第38話

3


蒼龍国には、鵬翔にない文化が多くある。


定住。農業。貨幣。


そして飲食店も、その中の一つだ。


都の中をぐるりと一周したヨミたちは、宮廷からほど近い飲食店の片隅にいた。二人がけの長椅子が両端に並んだ机の上には、様々な料理が大皿にのせられて並んでいる。


羊の肉を串に刺して焼いたもの。鶏肉と野菜を一緒に蒸して味付けしたもの。一抱えある大きな魚を香草と一緒に焼いたもの。それから果物の入った皿と、目の前には黒い液体が杯に入っておかれていた。


宮廷で出る料理に比べると随分質素なものだったが、登り立つ湯気と香ばしい香りに食欲がそそられる。


「雹藍様、すべて問題ありません」


毒味を終えた翡翠が囁くと、隣の雹藍は頷き食べ物を口に運び始めた。続いて、翡翠やナパルも食事を始める。


ヨミが綺麗な手つきで食事を進める雹藍を見つめていると、視線に気付いた彼がこちらに向かって首を傾げる。


「食べないのか? ここの店、都にくる度に来ているが、結構うまいぞ」


「あ、いえ、食べます」


まさか食べる姿に見とれていましたなどと言えるはずもなく、ヨミは慌てて目の前の杯を持って一気に飲む。そして盛大にむせた。


「な、なに、これ!? 果実の汁かと思ったのに!」


酸っぱいような、渋いような味が口いっぱいに広がって、ヨミは杯を睨みつける。その様子を見て、雹藍は愉快そうに口角を上げた。


「鵬翔の民は酒を飲まないのか?」


「これ、お酒なのですか? こんな酒、飲んだことない……。変な味がします……」


「鵬翔にもお酒はありますが、このような黒い液体ではないのですよ」


苦々しい顔をしているヨミの代わりにナパルが答える。彼女は涼しい顔で杯を持ち、少しだけ液体を口にした。

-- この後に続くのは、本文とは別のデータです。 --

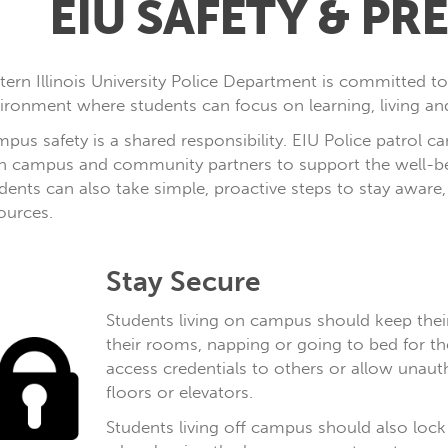
EIU SAFETY & P
tern Illinois University Police Department is committed t
ironment where students can focus on learning, living and
pus safety is a shared responsibility. EIU Police patrol
h campus and community partners to support the well-bei
dents can also take simple, proactive steps to stay awar
ources.
Stay Secure
Students living on campus should keep thei
their rooms, napping or going to bed for th
access credentials to others or allow unauth
floors or elevators.
Students living off campus should also lock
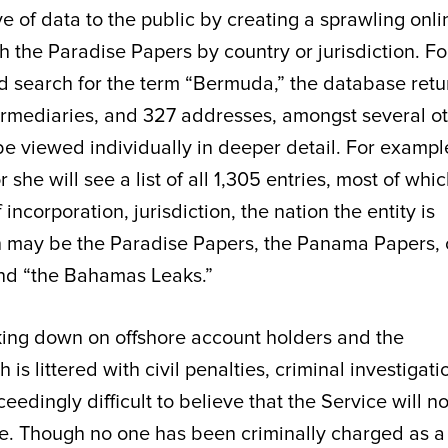
e of data to the public by creating a sprawling onli
 the Paradise Papers by country or jurisdiction. Fo
d search for the term “Bermuda,” the database retu
ntermediaries, and 327 addresses, amongst several o
e viewed individually in deeper detail. For example
or she will see a list of all 1,305 entries, most of whi
corporation, jurisdiction, the nation the entity is
ch may be the Paradise Papers, the Panama Papers, 
and “the Bahamas Leaks.”
cking down on offshore account holders and the
 is littered with civil penalties, criminal investigati
ceedingly difficult to believe that the Service will n
eye. Though no one has been criminally charged as a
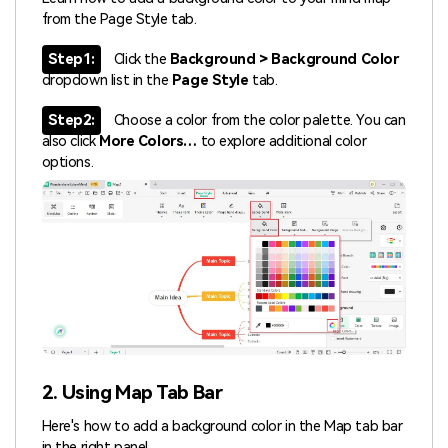
from the Page Style tab.
Step1:
Click the
Background > Background Color
dropdown list in the
Page Style
tab.
Step2:
Choose a color from the color palette. You can
also click
More Colors…
to explore additional color
options.
2. Using Map Tab Bar
Here's how to add a background color in the Map tab bar
in the right panel.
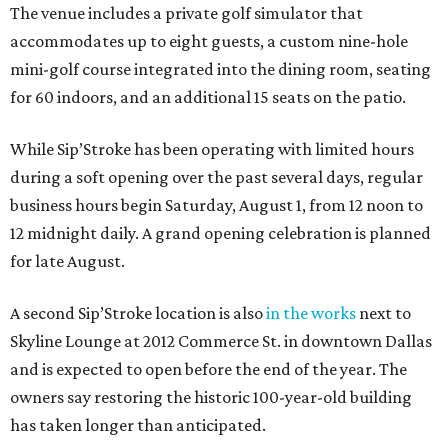
The venue includes a private golf simulator that
accommodates up to eight guests, a custom nine-hole
mini-golf course integrated into the dining room, seating
for 60 indoors, and an additional 15 seats on the patio.
While Sip’Stroke has been operating with limited hours
during a soft opening over the past several days, regular
business hours begin Saturday, August 1, from 12 noon to
12 midnight daily. A grand opening celebration is planned
for late August.
A second Sip’Stroke location is also
in the works
next to
Skyline Lounge at 2012 Commerce St. in downtown Dallas
and is expected to open before the end of the year. The
owners say restoring the historic 100-year-old building
has taken longer than anticipated.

「鵬翔のお酒は、馬の乳を発酵させて作るのです。あれも酸味が強いですが、このお酒の味とはまた少し違いますね」


「ああ、もしかして馬乳酒ですか? 蒼龍国にもありますよ。万人受けする味ではないうえ、蒼龍国ではあまり大量に作れるものではないので、飲む人はあまりいませんが」


ナパルの言葉に、翡翠は肉を口に運ぶ手を止めて言った。それを聞いたヨミは、目を輝かせて雹藍を見る。


「そうなのですか? お酒……馬乳酒が蒼龍国でも手に入るのですか?」


「まあ……そうだが。……飲みたいのか?」


「勿論ですよ」


答えながらヨミは、羊肉の串を大皿から取ってかぶり付いた。鳥や牛より堅い肉質に、鼻の奥をくすぐる独特の臭み。故郷の味がヨミの喉に染み渡る。


蒼龍国の料理が不味いとは言わない。鳥も、魚も、米も、野菜も、きっと美味しいのだろう。自分がそれらの食材に馴染んでさえいれば。


休戦となって十年。商人たちの手により、鵬翔の民も野菜を時々口にするようになっていたが、それでもやはり主食は羊なのだ。


宮廷でも一度羊が出てきたが、基本的には雹藍の好みなのか魚中心。半月程度ではまだ口慣れしていない。


「たまには故郷の味を口にしたくなるというやつです」


「そうか……。ならば、今度用意して……」


雹藍が言いかけたその時、後ろの方で、ばん、という大きな音とともに、大音量の罵声が響いてきた。